§ **Task**: Reproduce the listing exactly and skip over any pictures.

⟨

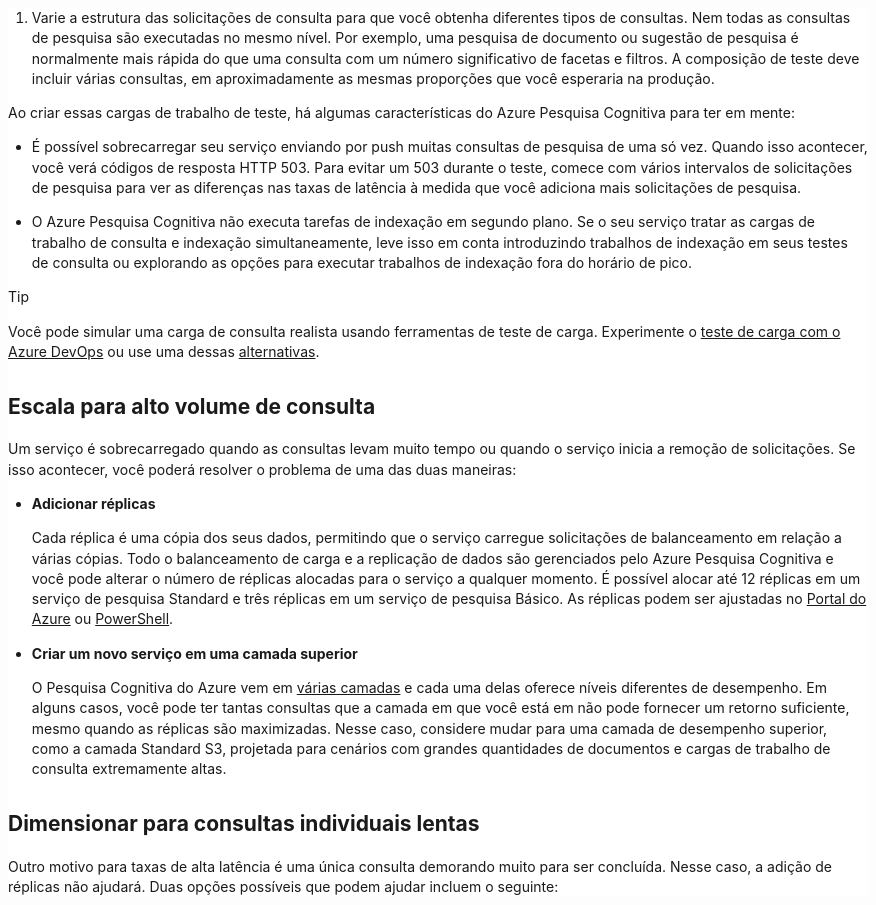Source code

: 1. Varie a estrutura das solicitações de consulta para que você obtenha diferentes tipos de consultas. Nem todas as consultas de pesquisa são executadas no mesmo nível. Por exemplo, uma pesquisa de documento ou sugestão de pesquisa é normalmente mais rápida do que uma consulta com um número significativo de facetas e filtros. A composição de teste deve incluir várias consultas, em aproximadamente as mesmas proporções que você esperaria na produção.  

Ao criar essas cargas de trabalho de teste, há algumas características do Azure Pesquisa Cognitiva para ter em mente:

+ É possível sobrecarregar seu serviço enviando por push muitas consultas de pesquisa de uma só vez. Quando isso acontecer, você verá códigos de resposta HTTP 503. Para evitar um 503 durante o teste, comece com vários intervalos de solicitações de pesquisa para ver as diferenças nas taxas de latência à medida que você adiciona mais solicitações de pesquisa.

+ O Azure Pesquisa Cognitiva não executa tarefas de indexação em segundo plano. Se o seu serviço tratar as cargas de trabalho de consulta e indexação simultaneamente, leve isso em conta introduzindo trabalhos de indexação em seus testes de consulta ou explorando as opções para executar trabalhos de indexação fora do horário de pico.

> [!Tip]
> Você pode simular uma carga de consulta realista usando ferramentas de teste de carga. Experimente o [teste de carga com o Azure DevOps](/azure/devops/test/load-test/get-started-simple-cloud-load-test) ou use uma dessas [alternativas](/azure/devops/test/load-test/overview#alternatives).

## <a name="scale-for-high-query-volume"></a>Escala para alto volume de consulta

Um serviço é sobrecarregado quando as consultas levam muito tempo ou quando o serviço inicia a remoção de solicitações. Se isso acontecer, você poderá resolver o problema de uma das duas maneiras:

+ **Adicionar réplicas**  

  Cada réplica é uma cópia dos seus dados, permitindo que o serviço carregue solicitações de balanceamento em relação a várias cópias.  Todo o balanceamento de carga e a replicação de dados são gerenciados pelo Azure Pesquisa Cognitiva e você pode alterar o número de réplicas alocadas para o serviço a qualquer momento. É possível alocar até 12 réplicas em um serviço de pesquisa Standard e três réplicas em um serviço de pesquisa Básico. As réplicas podem ser ajustadas no [Portal do Azure](search-create-service-portal.md) ou [PowerShell](search-manage-powershell.md).

+ **Criar um novo serviço em uma camada superior**  

  O Pesquisa Cognitiva do Azure vem em [várias camadas](https://azure.microsoft.com/pricing/details/search/) e cada uma delas oferece níveis diferentes de desempenho. Em alguns casos, você pode ter tantas consultas que a camada em que você está em não pode fornecer um retorno suficiente, mesmo quando as réplicas são maximizadas. Nesse caso, considere mudar para uma camada de desempenho superior, como a camada Standard S3, projetada para cenários com grandes quantidades de documentos e cargas de trabalho de consulta extremamente altas.

## <a name="scale-for-slow-individual-queries"></a>Dimensionar para consultas individuais lentas

Outro motivo para taxas de alta latência é uma única consulta demorando muito para ser concluída. Nesse caso, a adição de réplicas não ajudará. Duas opções possíveis que podem ajudar incluem o seguinte:


[1]: ./media/search-performance-optimization/geo-redundancy.png
[2]: ./media/search-performance-optimization/scale-indexers.png
[3]: ./media/search-performance-optimization/geo-search-traffic-mgr.png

⟩

§ **Written response**:
Source code

: 1. Varie a estrutura das solicitações de consulta para que você obtenha diferentes tipos de consultas. Nem todas as consultas de pesquisa são executadas no mesmo nível. Por exemplo, uma pesquisa de documento ou sugestão de pesquisa é normalmente mais rápida do que uma consulta com um número significativo de facetas e filtros. A composição de teste deve incluir várias consultas, em aproximadamente as mesmas proporções que você esperaria na produção.  

Ao criar essas cargas de trabalho de teste, há algumas características do Azure Pesquisa Cognitiva para ter em mente:

+ É possível sobrecarregar seu serviço enviando por push muitas consultas de pesquisa de uma só vez. Quando isso acontecer, você verá códigos de resposta HTTP 503. Para evitar um 503 durante o teste, comece com vários intervalos de solicitações de pesquisa para ver as diferenças nas taxas de latência à medida que você adiciona mais solicitações de pesquisa.

+ O Azure Pesquisa Cognitiva não executa tarefas de indexação em segundo plano. Se o seu serviço tratar as cargas de trabalho de consulta e indexação simultaneamente, leve isso em conta introduzindo trabalhos de indexação em seus testes de consulta ou explorando as opções para executar trabalhos de indexação fora do horário de pico.

> [!Tip]
> Você pode simular uma carga de consulta realista usando ferramentas de teste de carga. Experimente o [teste de carga com o Azure DevOps](/azure/devops/test/load-test/get-started-simple-cloud-load-test) ou use uma dessas [alternativas](/azure/devops/test/load-test/overview#alternatives).

## <a name="scale-for-high-query-volume"></a>Escala para alto volume de consulta

Um serviço é sobrecarregado quando as consultas levam muito tempo ou quando o serviço inicia a remoção de solicitações. Se isso acontecer, você poderá resolver o problema de uma das duas maneiras:

+ **Adicionar réplicas**  

  Cada réplica é uma cópia dos seus dados, permitindo que o serviço carregue solicitações de balanceamento em relação a várias cópias.  Todo o balanceamento de carga e a replicação de dados são gerenciados pelo Azure Pesquisa Cognitiva e você pode alterar o número de réplicas alocadas para o serviço a qualquer momento. É possível alocar até 12 réplicas em um serviço de pesquisa Standard e três réplicas em um serviço de pesquisa Básico. As réplicas podem ser ajustadas no [Portal do Azure](search-create-service-portal.md) ou [PowerShell](search-manage-powershell.md).

+ **Criar um novo serviço em uma camada superior**  

  O Pesquisa Cognitiva do Azure vem em [várias camadas](https://azure.microsoft.com/pricing/details/search/) e cada uma delas oferece níveis diferentes de desempenho. Em alguns casos, você pode ter tantas consultas que a camada em que você está em não pode fornecer um retorno suficiente, mesmo quando as réplicas são maximizadas. Nesse caso, considere mudar para uma camada de desempenho superior, como a camada Standard S3, projetada para cenários com grandes quantidades de documentos e cargas de trabalho de consulta extremamente altas.

## <a name="scale-for-slow-individual-queries"></a>Dimensionar para consultas individuais lentas

Outro motivo para taxas de alta latência é uma única consulta demorando muito para ser concluída. Nesse caso, a adição de réplicas não ajudará. Duas opções possíveis que podem ajudar incluem o seguinte:


[1]: ./media/search-performance-optimization/geo-redundancy.png
[2]: ./media/search-performance-optimization/scale-indexers.png
[3]: ./media/search-performance-optimization/geo-search-traffic-mgr.png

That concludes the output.